### DATA RECORDS
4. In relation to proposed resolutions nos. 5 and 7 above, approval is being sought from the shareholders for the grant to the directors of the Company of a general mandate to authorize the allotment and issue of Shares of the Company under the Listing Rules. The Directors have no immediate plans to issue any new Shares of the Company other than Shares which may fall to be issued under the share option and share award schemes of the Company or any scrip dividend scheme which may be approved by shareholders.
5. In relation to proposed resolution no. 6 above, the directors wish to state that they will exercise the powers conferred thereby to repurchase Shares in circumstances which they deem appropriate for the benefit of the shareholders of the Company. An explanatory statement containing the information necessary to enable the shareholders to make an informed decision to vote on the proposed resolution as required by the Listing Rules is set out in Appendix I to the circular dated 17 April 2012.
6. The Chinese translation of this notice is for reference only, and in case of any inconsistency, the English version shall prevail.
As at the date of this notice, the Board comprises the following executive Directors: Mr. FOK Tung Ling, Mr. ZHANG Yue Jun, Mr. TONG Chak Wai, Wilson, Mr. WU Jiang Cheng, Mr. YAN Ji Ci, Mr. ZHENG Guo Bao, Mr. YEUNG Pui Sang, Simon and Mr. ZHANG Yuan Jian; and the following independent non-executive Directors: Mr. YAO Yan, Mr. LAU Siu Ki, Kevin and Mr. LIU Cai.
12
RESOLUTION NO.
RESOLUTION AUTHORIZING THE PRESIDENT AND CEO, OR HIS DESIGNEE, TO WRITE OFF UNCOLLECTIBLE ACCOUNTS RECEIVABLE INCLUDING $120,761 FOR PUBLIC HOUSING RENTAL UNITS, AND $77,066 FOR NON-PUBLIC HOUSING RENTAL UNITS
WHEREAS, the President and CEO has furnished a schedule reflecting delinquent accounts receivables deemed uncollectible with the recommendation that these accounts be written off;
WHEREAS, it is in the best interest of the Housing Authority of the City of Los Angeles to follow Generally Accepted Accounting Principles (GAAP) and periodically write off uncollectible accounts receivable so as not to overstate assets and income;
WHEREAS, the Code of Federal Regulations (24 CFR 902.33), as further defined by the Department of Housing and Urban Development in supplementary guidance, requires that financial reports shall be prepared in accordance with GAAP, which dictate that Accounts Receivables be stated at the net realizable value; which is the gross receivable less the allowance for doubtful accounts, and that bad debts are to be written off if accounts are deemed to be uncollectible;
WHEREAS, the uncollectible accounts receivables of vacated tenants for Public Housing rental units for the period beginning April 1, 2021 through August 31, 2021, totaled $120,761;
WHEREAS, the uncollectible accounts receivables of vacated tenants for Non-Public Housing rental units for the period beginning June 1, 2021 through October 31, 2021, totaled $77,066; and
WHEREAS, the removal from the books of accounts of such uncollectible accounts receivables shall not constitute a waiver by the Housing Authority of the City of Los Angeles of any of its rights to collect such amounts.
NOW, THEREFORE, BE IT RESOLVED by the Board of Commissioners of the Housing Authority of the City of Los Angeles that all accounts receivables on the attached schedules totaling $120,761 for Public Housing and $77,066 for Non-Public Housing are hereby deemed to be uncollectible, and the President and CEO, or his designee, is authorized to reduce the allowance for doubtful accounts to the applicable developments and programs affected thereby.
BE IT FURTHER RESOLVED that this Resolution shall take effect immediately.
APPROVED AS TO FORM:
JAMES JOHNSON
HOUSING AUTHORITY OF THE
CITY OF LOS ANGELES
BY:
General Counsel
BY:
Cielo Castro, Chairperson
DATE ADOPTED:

### WHAT NEEDS TO BE DONE
Begin with the first line of the data above and, please, print each line exactly until you have printed the line containing "5. In relation"; print nothing else.

### EXERCISE RESULT
4. In relation to proposed resolutions nos. 5 and 7 above, approval is being sought from the shareholders for the grant to the directors of the Company of a general mandate to authorize the allotment and issue of Shares of the Company under the Listing Rules. The Directors have no immediate plans to issue any new Shares of the Company other than Shares which may fall to be issued under the share option and share award schemes of the Company or any scrip dividend scheme which may be approved by shareholders.
5. In relation to proposed resolution no. 6 above, the directors wish to state that they will exercise the powers conferred thereby to repurchase Shares in circumstances which they deem appropriate for the benefit of the shareholders of the Company. An explanatory statement containing the information necessary to enable the shareholders to make an informed decision to vote on the proposed resolution as required by the Listing Rules is set out in Appendix I to the circular dated 17 April 2012.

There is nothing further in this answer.